(Document segment)
*-*-*
Turns out that El Salvador’s President Nayib Bukele, the self-styled “world’s coolest dictator,” had some basic lessons in dictatorship to learn at the feet of top banana Donald Trump.
Lessons such as: Always have contempt for anyone you deal with; anyone who needs you is ripe for exploitation and betrayal; never give a sucker an even break; and always lie.
Bukele, it turns out, has more regard for the Constitution of the United States than the president does. He had agreed to imprison only “convicted criminals” to the notorious CECOT prison to which the United States has now deported more than 200 persons.
In a communication that U.S. officials characterized as urgent, Bukele also wanted assurances that each of the deportees was in fact a member of the transnational drug gang Tren de Aragua.
All of this has now been reported in a devastating New York Times story documenting how Trump and the administration played Bukele and El Salvador—and how the cozy Oval Office photo-op between Bukele and Trump papered over Trump’s failure to hold up his end of the bargain.
As it turned out, none of the deportees received the due process to which the Supreme Court has held unanimously all are entitled so that a court could determine their gang status.
Moreover, untold numbers of the deportees have no criminal record, and at least some were shipped there by mistake, including eight women (CECOT is male-only) and, most notoriously, Kilmar Abrego Garcia, whom several U.S. officials have conceded was sent there by mistake.
In a revealing series of interviews coincident with the 100-day mark of his second presidency, Trump has made clear that, as usual, he snookered everyone: Bukele, U.S. Judge Paula Xinis, Abrego Garcia’s attorneys, and the Supreme Court; and he is now in the process of trying to snooker the American people about Abrego Garcia.
Trump has been claiming—ever since shortly after his government, playing fast and loose with the order of Judge Jeb Boasberg, spirited Abrego Garcia out of the country—that the administration lacks all power to facilitate his release from custody. It never made any sense to me, or to a lot of other commentators, and I called it out as an implausible lie at the time: “It is preposterous to argue—and the administration has done nothing to show—that it would be anything other than a light lift to secure Abrego Garcia’s release with a simple request to Bukele.”
And now Trump himself has given the lie to the claim. In an interview earlier this week with Terry Moran of ABC News, Trump admitted that “I could” get Abrego-Garcia back but that he hasn’t tried.
Trump now is in heavy propaganda mode to argue that the mistaken deportation of Abrego Garcia is a “no-harm-no-foul” episode because Abrego Garcia actually is a dangerous member of Tren de Aragua, the Venezuelan crime organization.
*-*-*
(Available data)
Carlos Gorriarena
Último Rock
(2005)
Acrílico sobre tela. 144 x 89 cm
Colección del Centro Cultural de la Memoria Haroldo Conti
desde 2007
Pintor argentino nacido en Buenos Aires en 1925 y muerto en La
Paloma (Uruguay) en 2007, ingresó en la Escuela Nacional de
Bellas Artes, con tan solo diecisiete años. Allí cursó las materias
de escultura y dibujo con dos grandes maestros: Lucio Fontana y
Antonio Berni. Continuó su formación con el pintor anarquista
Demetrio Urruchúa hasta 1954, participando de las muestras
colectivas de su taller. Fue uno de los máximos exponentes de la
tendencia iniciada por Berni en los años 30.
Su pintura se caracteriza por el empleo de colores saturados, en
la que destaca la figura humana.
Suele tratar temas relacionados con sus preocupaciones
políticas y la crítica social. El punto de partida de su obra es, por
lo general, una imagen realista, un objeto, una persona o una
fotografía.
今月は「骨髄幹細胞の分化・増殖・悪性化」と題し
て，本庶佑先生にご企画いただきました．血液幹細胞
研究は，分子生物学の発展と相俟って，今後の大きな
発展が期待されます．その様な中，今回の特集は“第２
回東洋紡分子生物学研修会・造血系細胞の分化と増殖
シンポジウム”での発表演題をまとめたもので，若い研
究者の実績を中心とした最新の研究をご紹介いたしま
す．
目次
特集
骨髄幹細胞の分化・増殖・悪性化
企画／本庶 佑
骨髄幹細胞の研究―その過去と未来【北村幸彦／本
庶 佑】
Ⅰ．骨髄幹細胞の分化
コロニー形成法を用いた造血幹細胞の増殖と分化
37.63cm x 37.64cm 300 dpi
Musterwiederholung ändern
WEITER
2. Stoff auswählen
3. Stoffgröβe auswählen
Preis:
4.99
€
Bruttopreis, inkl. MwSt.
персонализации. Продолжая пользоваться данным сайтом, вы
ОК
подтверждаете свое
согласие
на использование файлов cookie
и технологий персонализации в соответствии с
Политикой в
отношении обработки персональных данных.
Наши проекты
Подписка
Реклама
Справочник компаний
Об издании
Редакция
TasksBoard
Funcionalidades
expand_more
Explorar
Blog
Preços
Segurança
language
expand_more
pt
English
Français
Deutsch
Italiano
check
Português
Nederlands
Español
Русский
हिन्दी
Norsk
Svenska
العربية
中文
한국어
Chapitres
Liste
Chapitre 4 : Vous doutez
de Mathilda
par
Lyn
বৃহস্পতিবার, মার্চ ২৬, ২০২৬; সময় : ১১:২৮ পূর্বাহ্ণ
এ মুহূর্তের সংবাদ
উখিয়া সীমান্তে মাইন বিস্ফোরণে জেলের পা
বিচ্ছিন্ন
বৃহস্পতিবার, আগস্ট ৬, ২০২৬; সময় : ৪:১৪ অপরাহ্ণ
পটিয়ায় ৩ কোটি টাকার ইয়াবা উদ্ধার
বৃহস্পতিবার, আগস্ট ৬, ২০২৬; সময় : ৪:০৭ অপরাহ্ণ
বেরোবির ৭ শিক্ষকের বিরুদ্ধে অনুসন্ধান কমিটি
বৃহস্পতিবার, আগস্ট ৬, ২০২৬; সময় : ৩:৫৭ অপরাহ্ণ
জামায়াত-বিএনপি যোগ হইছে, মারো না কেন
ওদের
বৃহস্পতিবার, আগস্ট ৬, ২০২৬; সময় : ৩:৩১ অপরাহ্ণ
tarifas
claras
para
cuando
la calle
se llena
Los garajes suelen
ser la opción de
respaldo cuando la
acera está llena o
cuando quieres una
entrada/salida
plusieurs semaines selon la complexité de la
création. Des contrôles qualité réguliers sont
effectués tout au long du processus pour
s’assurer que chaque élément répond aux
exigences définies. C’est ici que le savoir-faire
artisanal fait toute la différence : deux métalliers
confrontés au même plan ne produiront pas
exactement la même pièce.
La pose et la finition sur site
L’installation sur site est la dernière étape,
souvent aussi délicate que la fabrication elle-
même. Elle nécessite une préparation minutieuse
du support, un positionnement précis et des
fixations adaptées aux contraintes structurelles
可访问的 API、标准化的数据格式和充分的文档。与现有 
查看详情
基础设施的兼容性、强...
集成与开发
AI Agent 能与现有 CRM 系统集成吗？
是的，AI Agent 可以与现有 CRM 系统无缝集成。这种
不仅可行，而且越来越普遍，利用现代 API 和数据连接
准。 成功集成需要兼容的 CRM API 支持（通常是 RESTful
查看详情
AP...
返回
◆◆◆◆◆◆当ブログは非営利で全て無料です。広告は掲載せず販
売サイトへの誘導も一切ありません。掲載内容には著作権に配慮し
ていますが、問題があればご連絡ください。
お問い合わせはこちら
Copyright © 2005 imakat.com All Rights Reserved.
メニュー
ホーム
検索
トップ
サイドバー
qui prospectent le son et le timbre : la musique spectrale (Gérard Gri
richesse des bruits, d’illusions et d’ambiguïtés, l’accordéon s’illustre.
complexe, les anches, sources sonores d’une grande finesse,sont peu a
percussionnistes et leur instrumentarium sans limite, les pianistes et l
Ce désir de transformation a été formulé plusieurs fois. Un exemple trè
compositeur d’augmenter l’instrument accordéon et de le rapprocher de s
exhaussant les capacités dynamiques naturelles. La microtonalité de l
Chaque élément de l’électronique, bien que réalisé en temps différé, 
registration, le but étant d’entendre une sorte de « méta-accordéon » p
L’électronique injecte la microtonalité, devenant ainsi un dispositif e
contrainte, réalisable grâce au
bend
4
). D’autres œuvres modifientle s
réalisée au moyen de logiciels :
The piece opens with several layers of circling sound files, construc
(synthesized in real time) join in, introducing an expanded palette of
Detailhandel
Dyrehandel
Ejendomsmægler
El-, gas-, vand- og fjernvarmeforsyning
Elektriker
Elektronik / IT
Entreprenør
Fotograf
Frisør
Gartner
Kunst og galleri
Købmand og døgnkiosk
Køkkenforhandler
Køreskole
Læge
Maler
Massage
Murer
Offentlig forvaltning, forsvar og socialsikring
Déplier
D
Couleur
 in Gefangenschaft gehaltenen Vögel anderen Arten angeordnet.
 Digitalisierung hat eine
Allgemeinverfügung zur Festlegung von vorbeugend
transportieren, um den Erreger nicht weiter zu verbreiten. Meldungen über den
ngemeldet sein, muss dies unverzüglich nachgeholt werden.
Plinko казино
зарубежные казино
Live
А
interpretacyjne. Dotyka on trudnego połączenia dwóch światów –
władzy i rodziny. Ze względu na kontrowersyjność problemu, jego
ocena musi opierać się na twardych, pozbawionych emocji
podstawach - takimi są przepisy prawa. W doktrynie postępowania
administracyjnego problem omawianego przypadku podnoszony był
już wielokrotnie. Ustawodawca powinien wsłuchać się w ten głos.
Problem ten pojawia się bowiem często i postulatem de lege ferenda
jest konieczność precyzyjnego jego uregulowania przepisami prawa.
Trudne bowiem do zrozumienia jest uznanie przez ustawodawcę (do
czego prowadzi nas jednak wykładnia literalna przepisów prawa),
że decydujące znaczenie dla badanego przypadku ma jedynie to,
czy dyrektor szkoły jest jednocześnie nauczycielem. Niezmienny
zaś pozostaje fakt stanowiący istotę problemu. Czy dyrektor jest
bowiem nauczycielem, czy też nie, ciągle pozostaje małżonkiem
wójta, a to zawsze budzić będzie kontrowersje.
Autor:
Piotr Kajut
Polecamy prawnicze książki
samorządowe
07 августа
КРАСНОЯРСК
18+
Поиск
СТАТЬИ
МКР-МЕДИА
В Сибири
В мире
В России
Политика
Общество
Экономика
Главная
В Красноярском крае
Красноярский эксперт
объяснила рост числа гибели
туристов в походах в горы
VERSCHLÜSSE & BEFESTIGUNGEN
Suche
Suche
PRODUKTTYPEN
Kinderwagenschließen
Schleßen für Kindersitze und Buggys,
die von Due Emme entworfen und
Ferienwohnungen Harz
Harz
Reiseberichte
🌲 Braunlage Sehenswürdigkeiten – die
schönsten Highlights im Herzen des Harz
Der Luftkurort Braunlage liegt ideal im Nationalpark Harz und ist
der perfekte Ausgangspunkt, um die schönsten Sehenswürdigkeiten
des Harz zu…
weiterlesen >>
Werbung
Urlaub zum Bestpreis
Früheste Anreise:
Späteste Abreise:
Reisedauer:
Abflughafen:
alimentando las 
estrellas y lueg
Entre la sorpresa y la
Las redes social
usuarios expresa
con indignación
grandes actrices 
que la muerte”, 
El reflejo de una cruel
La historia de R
*-*-*
(Exercises)
a) According to the article on the deportations to El Salvador, how many persons has the United States deported to the CECOT prison?
b) In the article on the deportations to El Salvador, why did the author call the administration's claim that it could not facilitate Abrego Garcia's release an implausible lie?
c) Go on with the article on the deportations to El Salvador from the point where it stops.

(Exercise responses)
a) More than 200 persons.

b) The author argued that securing his release would be a light lift, needing only a simple request to Bukele, and that the administration had done nothing to show otherwise. Trump later confirmed this when he told Terry Moran of ABC News that he could get Abrego Garcia back but had not tried.

c)
But there are severe problems with this claim. First, it at best relies on a partial and heavily edited account of the evidence. In the ABC interview, Trump brandished a picture of Abrego Garcia’s tattooed knuckles that Moran pointed out had been doctored.
Moreover, he is backpedaling from the admission in court that the deportation was “an administrative error,” but that flies in the face of a series of similar concessions by multiple administration lawyers, including his own solicitor general.
Second, and more important, Trump is simply ignoring the unanimous opinion of the Supreme Court that the determination of Abrego-Garcia’s affiliation must be made by a federal judge in a habeas corpus action. If the administration is so positive that it has the goods to prove Abrego Garcia was properly deported, let it present it to a court, as should have happened in the first place.
And that brings us to perhaps the most flagrant duping in the Abrego Garcia case, as revealed at the most recent hearing in Judge Xinis’s courtroom, which took place Wednesday.
After the Supreme Court sent the case back to Xinis, the judge ordered up a condensed round of discovery, including depositions, to force the United States to demonstrate its compliance with the judicial command to “facilitate” Abrego Garcia’s release, setting a new deadline of May 9.
The administration continually dodged increasingly clear orders from Xinis, who was obviously at the end of her rope and ready to lower the boom.
At that point, the administration asked for, and Abrego Garcia’s attorneys agreed to, a one-week reprieve, which the judge granted. All of it was done with sealed filings, but the clear assumption was that the administration had blinked and had represented to the court and plaintiff that it was going to at least make significant headway in bringing Abrego Garcia home.
That week ended Wednesday, and, surprise surprise, the administration had nothing to offer and returned to its prior intransigence. In fact, the administration requested a stay of discovery, which judge Xinis promptly denied, ordering depositions in the case to be completed by the end of next week.
The latest in a long series of moments of Lucy pulling the football away caused Abrego Garcia’s lawyer to say that the administration was “talking out of both sides of its mouth.” That’s a lawyerly euphemism for what the administration is doing.
Even as he has tried to paint Abrego Garcia as a terrorist, and even as he has claimed, ridiculously, that he is powerless to bring him back, Trump has continued to represent his respect for the Supreme Court and his intention to obey its orders.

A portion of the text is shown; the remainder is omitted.